Record extracts
----------
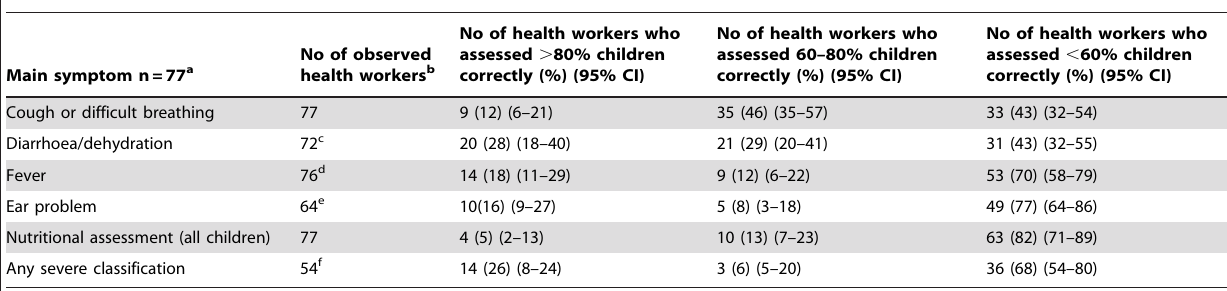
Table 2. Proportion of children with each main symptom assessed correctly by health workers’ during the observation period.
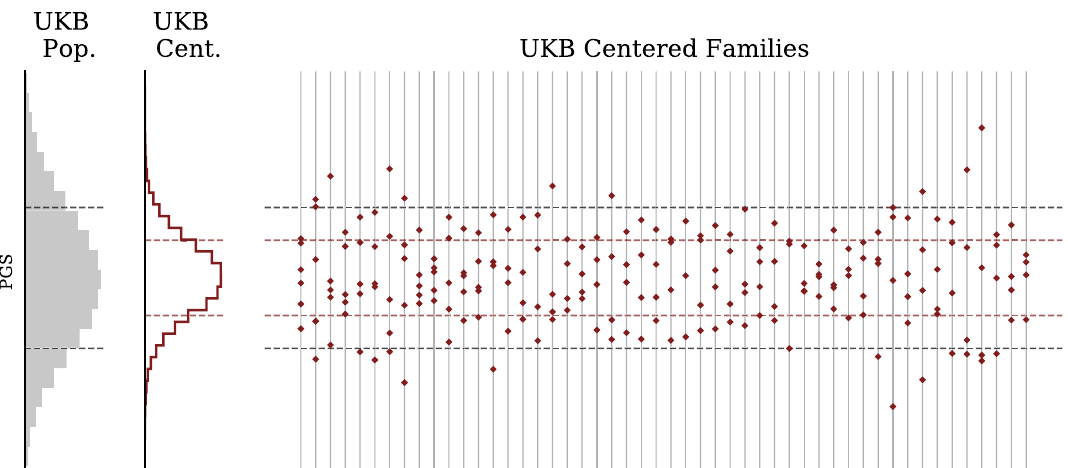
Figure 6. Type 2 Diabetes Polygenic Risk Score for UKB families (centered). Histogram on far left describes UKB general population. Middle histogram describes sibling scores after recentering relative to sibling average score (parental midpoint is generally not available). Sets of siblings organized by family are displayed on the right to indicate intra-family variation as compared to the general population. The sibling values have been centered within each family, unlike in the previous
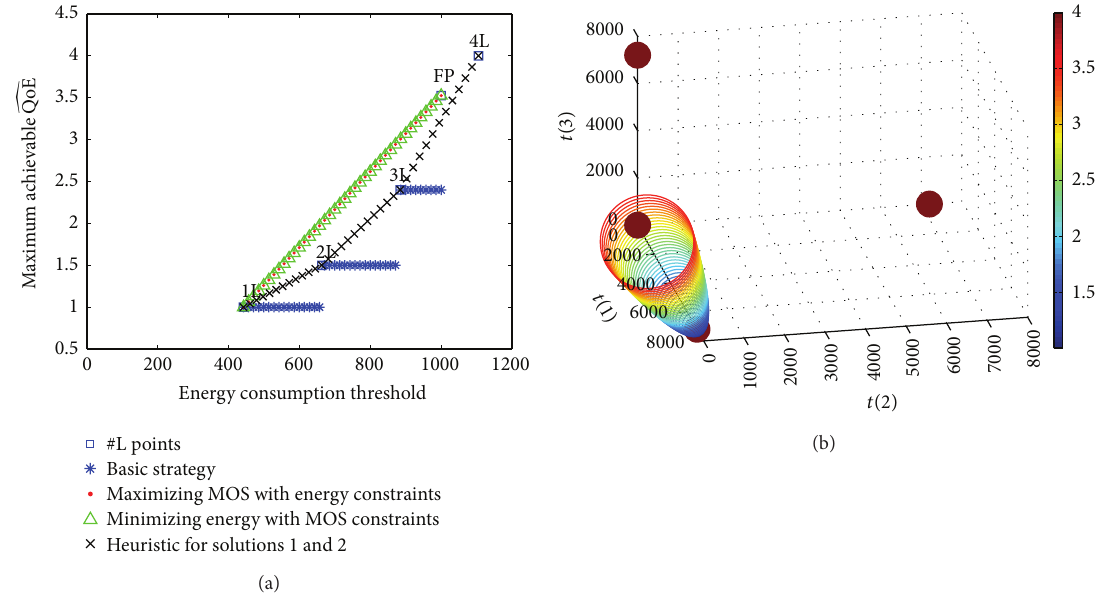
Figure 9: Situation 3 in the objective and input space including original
----------
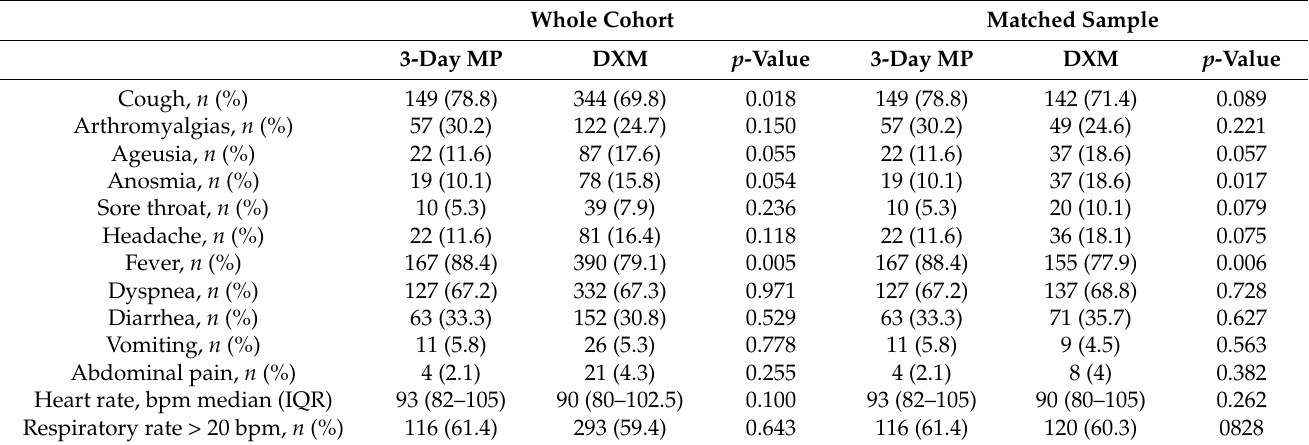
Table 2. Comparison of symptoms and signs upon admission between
----------
Exercise aim
Show each line in the entries that holds the string "Table".

Output for this task
Table 2. Proportion of children with each main symptom assessed correctly by health workers’ during the observation period.
Table 2. Comparison of symptoms and signs upon admission between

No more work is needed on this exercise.